### Task to complete
Repeat these records word for word, from the first line through the line containing "Tricloroeti", including both of those lines.

### Data for analysis
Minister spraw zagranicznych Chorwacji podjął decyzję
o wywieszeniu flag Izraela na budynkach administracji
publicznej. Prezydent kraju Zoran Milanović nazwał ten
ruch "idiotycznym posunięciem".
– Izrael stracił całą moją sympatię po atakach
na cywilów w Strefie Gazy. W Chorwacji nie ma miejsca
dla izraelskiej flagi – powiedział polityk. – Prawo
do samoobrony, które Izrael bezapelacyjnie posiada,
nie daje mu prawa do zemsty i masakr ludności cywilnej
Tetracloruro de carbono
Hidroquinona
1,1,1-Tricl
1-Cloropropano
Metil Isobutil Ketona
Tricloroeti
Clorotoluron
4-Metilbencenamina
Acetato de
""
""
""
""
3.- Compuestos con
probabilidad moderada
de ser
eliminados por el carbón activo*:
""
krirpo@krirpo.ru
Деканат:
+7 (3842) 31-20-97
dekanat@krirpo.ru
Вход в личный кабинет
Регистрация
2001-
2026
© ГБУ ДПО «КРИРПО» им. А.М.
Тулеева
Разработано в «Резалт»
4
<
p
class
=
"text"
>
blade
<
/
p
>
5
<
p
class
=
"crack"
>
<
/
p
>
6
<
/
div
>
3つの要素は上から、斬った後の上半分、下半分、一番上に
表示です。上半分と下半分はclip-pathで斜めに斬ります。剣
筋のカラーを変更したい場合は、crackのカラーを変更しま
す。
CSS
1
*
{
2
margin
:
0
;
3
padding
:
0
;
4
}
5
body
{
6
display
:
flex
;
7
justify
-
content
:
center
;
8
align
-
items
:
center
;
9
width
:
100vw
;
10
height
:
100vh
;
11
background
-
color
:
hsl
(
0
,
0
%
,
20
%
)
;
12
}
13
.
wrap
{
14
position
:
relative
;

### Exercise solution
Minister spraw zagranicznych Chorwacji podjął decyzję
o wywieszeniu flag Izraela na budynkach administracji
publicznej. Prezydent kraju Zoran Milanović nazwał ten
ruch "idiotycznym posunięciem".
– Izrael stracił całą moją sympatię po atakach
na cywilów w Strefie Gazy. W Chorwacji nie ma miejsca
dla izraelskiej flagi – powiedział polityk. – Prawo
do samoobrony, które Izrael bezapelacyjnie posiada,
nie daje mu prawa do zemsty i masakr ludności cywilnej
Tetracloruro de carbono
Hidroquinona
1,1,1-Tricl
1-Cloropropano
Metil Isobutil Ketona
Tricloroeti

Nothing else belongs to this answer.